_Text block_
* Start *

I have a weird problem with my bass guitar and I wanted to have some sort of background knowledge before I bring it in so I understand what the repairman is saying and/or so I don't get taken.

I have two bass amps. A 350W "performance" amp and a 10W practice amp. When the bass is plugged into the 350W amp, the sound/notes it makes is very, very quiet, even when I turn things all the way up on both the amp and the bass. I should note, there is a passive and active port to plug the cable into and this is happening for both ports, although, most of my initial testing was with the passive port.

I tried 3 different batteries (new and tested to be strong) but the sound is still very low.

I borrowed 2 other bass guitars from friends and they sound nice and loud on the 350W amp so I think the amp is good.

I plug in my bass into the 10W amp and it's nice and loud (or as loud as can be on 10W). I also plugged my bass into my friend's 50W keyboard amp and it also sounds nice and loud (for a 50W amp).

* End *

_Data excerpts_
* Start *

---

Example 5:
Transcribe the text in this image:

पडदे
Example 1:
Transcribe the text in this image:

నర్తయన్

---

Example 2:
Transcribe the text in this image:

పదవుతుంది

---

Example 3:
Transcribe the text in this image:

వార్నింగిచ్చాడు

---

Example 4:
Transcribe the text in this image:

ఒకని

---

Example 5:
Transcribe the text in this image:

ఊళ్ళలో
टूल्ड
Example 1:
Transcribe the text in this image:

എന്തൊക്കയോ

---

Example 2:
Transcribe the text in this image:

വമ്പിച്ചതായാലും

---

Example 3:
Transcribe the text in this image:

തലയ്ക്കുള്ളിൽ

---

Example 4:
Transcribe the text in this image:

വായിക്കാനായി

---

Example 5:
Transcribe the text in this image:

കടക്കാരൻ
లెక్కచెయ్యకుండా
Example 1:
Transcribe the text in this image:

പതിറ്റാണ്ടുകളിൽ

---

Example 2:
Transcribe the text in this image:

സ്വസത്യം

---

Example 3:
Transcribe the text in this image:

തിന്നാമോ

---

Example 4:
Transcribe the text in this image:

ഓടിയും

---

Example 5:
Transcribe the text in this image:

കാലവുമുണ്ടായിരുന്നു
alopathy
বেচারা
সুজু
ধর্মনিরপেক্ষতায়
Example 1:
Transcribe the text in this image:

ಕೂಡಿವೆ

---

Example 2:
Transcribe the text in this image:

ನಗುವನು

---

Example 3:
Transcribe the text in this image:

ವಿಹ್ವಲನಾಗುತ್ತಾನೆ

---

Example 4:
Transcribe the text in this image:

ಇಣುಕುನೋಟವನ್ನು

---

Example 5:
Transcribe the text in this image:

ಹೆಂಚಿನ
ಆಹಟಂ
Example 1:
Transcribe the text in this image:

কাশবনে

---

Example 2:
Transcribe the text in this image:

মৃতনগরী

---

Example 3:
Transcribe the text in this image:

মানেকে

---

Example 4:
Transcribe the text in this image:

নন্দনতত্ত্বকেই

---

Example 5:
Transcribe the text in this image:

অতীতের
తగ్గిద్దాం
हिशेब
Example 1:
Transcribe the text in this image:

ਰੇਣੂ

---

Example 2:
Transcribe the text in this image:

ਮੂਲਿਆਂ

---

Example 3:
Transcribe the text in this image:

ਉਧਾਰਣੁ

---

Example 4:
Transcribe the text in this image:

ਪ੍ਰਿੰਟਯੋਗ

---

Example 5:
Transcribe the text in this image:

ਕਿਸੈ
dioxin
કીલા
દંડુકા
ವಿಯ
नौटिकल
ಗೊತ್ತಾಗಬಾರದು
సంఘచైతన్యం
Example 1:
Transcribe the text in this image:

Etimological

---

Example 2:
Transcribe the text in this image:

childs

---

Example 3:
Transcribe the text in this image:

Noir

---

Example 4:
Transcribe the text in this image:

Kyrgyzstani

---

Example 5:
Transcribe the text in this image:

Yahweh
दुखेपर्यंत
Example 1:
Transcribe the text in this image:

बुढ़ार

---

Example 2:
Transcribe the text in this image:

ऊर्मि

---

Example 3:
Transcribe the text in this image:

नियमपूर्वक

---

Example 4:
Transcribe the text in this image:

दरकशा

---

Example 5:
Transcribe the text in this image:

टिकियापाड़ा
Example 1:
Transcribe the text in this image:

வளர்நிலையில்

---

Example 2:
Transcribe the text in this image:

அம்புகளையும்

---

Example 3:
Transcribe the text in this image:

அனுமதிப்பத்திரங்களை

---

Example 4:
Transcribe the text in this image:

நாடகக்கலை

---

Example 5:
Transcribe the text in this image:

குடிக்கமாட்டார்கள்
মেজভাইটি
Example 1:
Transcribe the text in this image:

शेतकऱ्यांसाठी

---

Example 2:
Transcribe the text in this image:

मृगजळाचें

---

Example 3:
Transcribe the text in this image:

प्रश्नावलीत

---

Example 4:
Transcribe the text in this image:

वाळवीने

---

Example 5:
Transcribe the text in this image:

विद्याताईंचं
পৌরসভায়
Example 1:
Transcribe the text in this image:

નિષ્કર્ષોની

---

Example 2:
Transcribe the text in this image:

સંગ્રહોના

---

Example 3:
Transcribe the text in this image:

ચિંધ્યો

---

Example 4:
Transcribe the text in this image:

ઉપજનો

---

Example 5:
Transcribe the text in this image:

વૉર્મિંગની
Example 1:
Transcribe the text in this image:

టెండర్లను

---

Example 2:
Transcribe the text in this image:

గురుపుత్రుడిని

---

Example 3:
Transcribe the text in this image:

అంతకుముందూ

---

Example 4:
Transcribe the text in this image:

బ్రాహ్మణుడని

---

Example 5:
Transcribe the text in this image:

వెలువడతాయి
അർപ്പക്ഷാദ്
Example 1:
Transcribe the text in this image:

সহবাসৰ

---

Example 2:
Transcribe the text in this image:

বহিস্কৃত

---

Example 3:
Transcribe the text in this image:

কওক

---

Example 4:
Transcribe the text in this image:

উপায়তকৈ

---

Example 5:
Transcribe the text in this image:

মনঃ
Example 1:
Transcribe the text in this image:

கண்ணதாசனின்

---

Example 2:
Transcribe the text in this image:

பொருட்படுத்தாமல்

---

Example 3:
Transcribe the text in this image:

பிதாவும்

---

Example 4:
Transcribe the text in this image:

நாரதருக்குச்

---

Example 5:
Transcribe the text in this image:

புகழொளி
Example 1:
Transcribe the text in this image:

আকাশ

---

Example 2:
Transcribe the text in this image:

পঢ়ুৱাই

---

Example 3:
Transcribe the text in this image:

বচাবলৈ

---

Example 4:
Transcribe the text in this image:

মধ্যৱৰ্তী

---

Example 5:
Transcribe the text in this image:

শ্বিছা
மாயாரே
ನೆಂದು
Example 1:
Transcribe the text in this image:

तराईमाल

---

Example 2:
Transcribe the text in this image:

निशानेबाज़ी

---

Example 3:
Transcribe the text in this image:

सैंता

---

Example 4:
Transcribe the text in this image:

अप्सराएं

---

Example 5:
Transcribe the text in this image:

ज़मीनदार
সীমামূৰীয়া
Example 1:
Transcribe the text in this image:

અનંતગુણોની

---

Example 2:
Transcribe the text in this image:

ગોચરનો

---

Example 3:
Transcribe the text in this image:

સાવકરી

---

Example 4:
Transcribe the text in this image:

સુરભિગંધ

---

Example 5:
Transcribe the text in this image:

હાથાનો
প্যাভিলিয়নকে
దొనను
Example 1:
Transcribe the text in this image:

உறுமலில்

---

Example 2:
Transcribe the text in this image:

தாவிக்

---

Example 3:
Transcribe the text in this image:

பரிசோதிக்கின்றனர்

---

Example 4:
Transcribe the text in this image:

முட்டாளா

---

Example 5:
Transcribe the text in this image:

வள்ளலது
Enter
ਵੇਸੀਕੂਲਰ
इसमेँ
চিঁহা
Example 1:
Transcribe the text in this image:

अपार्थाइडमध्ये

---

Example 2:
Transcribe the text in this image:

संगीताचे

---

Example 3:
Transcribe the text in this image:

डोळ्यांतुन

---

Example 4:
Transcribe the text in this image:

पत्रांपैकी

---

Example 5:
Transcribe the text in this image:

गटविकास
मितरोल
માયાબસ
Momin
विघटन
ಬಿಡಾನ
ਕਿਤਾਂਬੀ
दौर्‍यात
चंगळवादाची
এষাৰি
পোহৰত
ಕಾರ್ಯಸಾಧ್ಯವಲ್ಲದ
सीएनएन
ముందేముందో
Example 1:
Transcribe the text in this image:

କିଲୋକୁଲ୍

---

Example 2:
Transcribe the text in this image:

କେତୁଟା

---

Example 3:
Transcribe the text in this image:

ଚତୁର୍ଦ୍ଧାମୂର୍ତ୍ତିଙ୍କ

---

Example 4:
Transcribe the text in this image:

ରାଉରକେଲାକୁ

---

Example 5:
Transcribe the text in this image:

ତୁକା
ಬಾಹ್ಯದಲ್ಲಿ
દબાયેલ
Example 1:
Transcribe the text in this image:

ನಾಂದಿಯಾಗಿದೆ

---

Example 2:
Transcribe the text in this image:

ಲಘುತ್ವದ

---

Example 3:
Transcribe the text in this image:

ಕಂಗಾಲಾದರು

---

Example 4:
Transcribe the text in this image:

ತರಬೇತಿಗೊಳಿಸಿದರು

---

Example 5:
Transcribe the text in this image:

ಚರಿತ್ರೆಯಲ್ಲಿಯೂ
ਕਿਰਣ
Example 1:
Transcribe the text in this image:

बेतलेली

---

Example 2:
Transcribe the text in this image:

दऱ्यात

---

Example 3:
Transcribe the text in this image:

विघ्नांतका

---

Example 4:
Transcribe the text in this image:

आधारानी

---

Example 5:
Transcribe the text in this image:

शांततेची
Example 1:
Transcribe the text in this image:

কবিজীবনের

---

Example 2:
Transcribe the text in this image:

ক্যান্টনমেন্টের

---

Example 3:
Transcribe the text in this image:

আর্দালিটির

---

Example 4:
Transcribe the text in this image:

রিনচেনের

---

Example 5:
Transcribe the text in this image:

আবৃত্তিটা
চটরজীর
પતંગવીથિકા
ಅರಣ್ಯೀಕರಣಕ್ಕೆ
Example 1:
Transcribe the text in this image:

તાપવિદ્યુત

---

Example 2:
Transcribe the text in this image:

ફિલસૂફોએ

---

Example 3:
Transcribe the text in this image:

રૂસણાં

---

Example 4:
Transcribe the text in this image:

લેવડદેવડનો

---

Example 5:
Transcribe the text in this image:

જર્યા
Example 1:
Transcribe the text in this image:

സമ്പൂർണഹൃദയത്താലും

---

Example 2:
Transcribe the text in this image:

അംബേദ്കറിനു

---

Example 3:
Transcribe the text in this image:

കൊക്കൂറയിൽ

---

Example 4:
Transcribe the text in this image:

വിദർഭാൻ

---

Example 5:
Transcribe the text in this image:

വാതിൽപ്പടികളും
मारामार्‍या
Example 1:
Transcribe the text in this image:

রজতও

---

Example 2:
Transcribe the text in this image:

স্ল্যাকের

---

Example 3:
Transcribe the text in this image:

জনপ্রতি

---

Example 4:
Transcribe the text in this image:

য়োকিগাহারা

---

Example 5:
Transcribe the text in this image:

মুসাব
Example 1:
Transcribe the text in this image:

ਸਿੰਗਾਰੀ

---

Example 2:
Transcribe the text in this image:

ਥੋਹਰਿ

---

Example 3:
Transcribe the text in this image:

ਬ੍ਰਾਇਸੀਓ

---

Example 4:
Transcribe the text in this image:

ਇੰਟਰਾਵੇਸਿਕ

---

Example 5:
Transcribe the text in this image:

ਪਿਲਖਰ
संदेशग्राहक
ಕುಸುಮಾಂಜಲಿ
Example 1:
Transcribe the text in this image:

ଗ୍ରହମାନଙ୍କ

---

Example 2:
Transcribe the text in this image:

* End *

_Task statement_
Copy out the full post about the bass guitar that plays quietly on the larger amp, word for word and unchanged.

_Solution_
I have a weird problem with my bass guitar and I wanted to have some sort of background knowledge before I bring it in so I understand what the repairman is saying and/or so I don't get taken.

I have two bass amps. A 350W "performance" amp and a 10W practice amp. When the bass is plugged into the 350W amp, the sound/notes it makes is very, very quiet, even when I turn things all the way up on both the amp and the bass. I should note, there is a passive and active port to plug the cable into and this is happening for both ports, although, most of my initial testing was with the passive port.

I tried 3 different batteries (new and tested to be strong) but the sound is still very low.

I borrowed 2 other bass guitars from friends and they sound nice and loud on the 350W amp so I think the amp is good.

I plug in my bass into the 10W amp and it's nice and loud (or as loud as can be on 10W). I also plugged my bass into my friend's 50W keyboard amp and it also sounds nice and loud (for a 50W amp).